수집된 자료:
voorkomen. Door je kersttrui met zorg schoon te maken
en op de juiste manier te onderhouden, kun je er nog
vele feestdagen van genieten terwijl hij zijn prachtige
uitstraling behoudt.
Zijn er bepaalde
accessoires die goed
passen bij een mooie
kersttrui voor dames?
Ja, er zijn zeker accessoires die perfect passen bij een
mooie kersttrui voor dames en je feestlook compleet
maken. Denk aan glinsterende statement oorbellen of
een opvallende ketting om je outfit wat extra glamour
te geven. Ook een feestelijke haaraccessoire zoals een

작업 지침: 위 기록의 모든 줄을 한 글자도 바꾸지 말고 줄 구분도 그대로 유지하여 다시 입력하십시오.

연습 답안:
voorkomen. Door je kersttrui met zorg schoon te maken
en op de juiste manier te onderhouden, kun je er nog
vele feestdagen van genieten terwijl hij zijn prachtige
uitstraling behoudt.
Zijn er bepaalde
accessoires die goed
passen bij een mooie
kersttrui voor dames?
Ja, er zijn zeker accessoires die perfect passen bij een
mooie kersttrui voor dames en je feestlook compleet
maken. Denk aan glinsterende statement oorbellen of
een opvallende ketting om je outfit wat extra glamour
te geven. Ook een feestelijke haaraccessoire zoals een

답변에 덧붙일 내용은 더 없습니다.